What is Carbon Neutrality?

Carbon neutrality is the state in which carbon dioxide emissions produced by human activities are neutralised by an equal amount of carbon dioxide being removed from the atmosphere, leading to a net-zero impact on the environment. Achieving carbon neutrality involves a combination of reducing emissions through more sustainable practices, along with removing emissions through nature-based or engineered solutions.

What is the Difference between Carbon Neutral and Carbon Negative?

  • Carbon Neutral: This status is achieved when the amount of CO2 a company emits is neutralised by the amount it removes or avoids, resulting in a net zero carbon footprint.
  • Carbon Negative and Climate Positive: These terms are synonymous, indicating that a company removes more CO2 from the atmosphere than it emits, thereby contributing positively to climate mitigation.

What is the Difference Between Carbon Neutral, Climate Neutral and Net Zero?

  • Climate Neutral broadens the scope beyond CO2 to include all greenhouse gases (GHGs), addressing a wider array of emissions in climate mitigation strategies.
  • Net Zero represents a comprehensive approach, aiming to reduce all GHG emissions to the lowest achievable levels. Any remaining emissions are neutralised by equivalent removals, making it the most inclusive term for global climate action efforts.
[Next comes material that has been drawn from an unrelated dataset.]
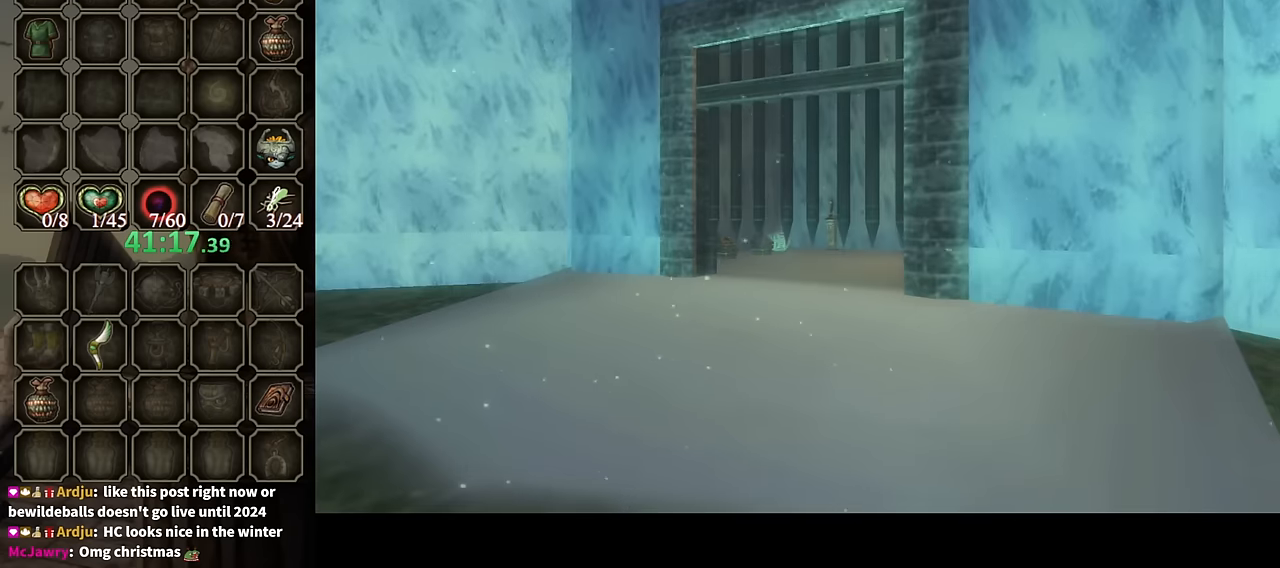
{"buttons": [], "left_stick": "center", "right_stick": "center", "events": []}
Frameworks and Regulations for Carbon Neutrality

  • The European Climate Law, part of the European Green Deal, underscores the EU's commitment to carbon neutrality by 2050, highlighting the role of natural carbon sinks and the need for robust legislation to reduce emissions and enhance carbon sequestration.
  • The Greenhouse Gas Protocol (GHGP) provides the world's most widely used greenhouse gas accounting standards.
  • The Science Based Targets initiative (SBTi) helps companies set emissions reduction targets in line with climate science.
  • ISO 14064 provides international standards for quantifying, monitoring, reporting, and verifying carbon emissions.
  • The Carbon Disclosure Project (CDP) encourages companies to disclose their environmental impact and strategies for managing climate change, water, and deforestation risks.